Sure the Ram SRT10 may handle better than it should with all that weight and girth, but it's still a lumpen ride guaranteed to splash every last drop of Maxwell House out of your coffee cup during a morning commute.
So let's face it: The Ram SRT10 is a stunt for some and a collector's item for others. In today's intemperate climate, its fuel numbers of 9 mpg/city, 15 mpg/highway-requiring premium, no less-may even represent a bull's-eye of sorts for some Molotov cocktail-swilling enviro-wacko looking to impress a girlfriend.
But there's a reason why dinosaurs still rivet our fascination. They're giant, powerful and ferocious; and we can't possibly imagine how they got to be that way only to disappear entirely. Any more than we can hardly imagine the same about ourselves, it might be said.
The Subaru success story over the last 30-plus years is one of the great unfolding chapters in an otherwise moody automotive story lately. And nothing exemplifies the star-spangled ebullience of the company's present outlook better than its Impreza line of compact sedans and wagons.
There are 19 different iterations to choose from-20 if you count the race-ready WRX STi; and they range in base price from $18,295 to $32,995. But all of them come by their star-studded Pleiades logo honestly, insofar as both the cars and the asterism are harbingers of good times.
The Subaru velociraptor that found its way into my driveway was a WRX sedan, whose base price of $24,995 rose to $26,019 as-tested after the addition of a basket-handle rear spoiler and destination charge.
Otherwise the car was standard-issue WRX, boasting a thrilling turbo-boosted flat-four-cylinder motor displacing 2.5 liters. Output is 230 horsepower and 235 foot-pounds, and the latter figure maxes out at an optimum 3,600 rpm. In other words, acceleration thrust shows up promptly at relatively low rpm for the sake of maximum sensory satisfaction.
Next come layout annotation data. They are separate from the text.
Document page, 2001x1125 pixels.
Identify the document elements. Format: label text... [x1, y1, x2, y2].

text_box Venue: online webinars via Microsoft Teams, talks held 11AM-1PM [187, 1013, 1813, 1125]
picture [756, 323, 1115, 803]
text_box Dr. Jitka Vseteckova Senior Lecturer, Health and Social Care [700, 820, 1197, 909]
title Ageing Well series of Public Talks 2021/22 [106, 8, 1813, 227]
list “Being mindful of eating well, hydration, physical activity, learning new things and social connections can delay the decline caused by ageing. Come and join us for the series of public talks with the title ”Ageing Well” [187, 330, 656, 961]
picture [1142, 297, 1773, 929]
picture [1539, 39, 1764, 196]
What makes the Impreza WRX driving experience so distinctive is its shrewd combination of responsive motor, lightweight agility and, for its hallmark, superior all-wheel-drive. In other words, when you hammer the throttle of the WRX, all power reaches all the wheels in the precise proportions best suited to maintain maximum traction at each individual wheel. It's all go, go, go, and no efficiency losses to wheelspin.
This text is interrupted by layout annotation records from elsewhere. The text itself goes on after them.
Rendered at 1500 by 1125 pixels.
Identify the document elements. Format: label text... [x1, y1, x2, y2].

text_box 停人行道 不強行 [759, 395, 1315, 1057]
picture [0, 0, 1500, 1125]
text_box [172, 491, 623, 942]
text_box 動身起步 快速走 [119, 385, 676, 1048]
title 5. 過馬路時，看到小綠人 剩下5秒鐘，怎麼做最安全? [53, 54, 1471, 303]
There's also a distinct pleasure in running up the scale with the WRX's excellent five-speed manual transmission. Only Honda does it better, and not by much; each gearshift up or down is sharp, short, precise.
Enthusiasts who enjoy double-clutching in that heel-and-toe tap dance will find pedal placement and clutch throw exactly to their liking. And sporty front seats with ample side support virtually invite aggressive cornering.
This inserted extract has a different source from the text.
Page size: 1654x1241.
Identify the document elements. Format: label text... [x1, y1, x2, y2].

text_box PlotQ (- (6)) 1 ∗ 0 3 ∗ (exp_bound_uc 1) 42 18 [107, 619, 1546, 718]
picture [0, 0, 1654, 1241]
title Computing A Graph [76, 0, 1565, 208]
There's no getting around Impreza's compact interior, of course; and rear seat conditions are, shall we say, grumpy-making for even small adults. Bean-counters, too, will note that among all compacts, Subarus are traditionally on the pricey side-which is only to be expected for the superior engine-powertrain technology these cars embody.
Suffice it to say that bean-counters don't typically know beans about evaluating fun-to-drive quotients, so it's also likely they'll complain about the one-potato-two-potato delay when you stomp the accelerator. But it's that very now-you-don't-feel-it-now-you-do thrill of turbocharging that makes this cute little velociraptor so delightfully vicious.
4-door compact, 5-pass.; 2.5-liter DOHC turbocharged flat-4 w/ vvt; AWD, 5-sp. manual; 230 hp/235 ft.-lbs.; 20 mpg/city, 26 mpg/highway w/ premium; trunk: 11 cu. ft.; std. equip.: 4-wheel ABS disk brakes & ind. suspension, 17-in. wheels, front/front-side/head-curtain airbags; base price: $24,995; as-tested: $26,019.
2-door pickup, 2-pass.; 8.3-liter OHV V10; RWD, 6-sp. manual; 500 hp/525 ft.-lbs.; 9 mpg/city, 15 mpg/highway w/ premium; cargo: 1,131 lbs. in short-bed box; std. equip.: 4-wheel ABS disk brakes, front ind. suspennsion w/ live rear axle, 22-in. wheels, front airbags; base price: $47,605; as-tested: $51,610.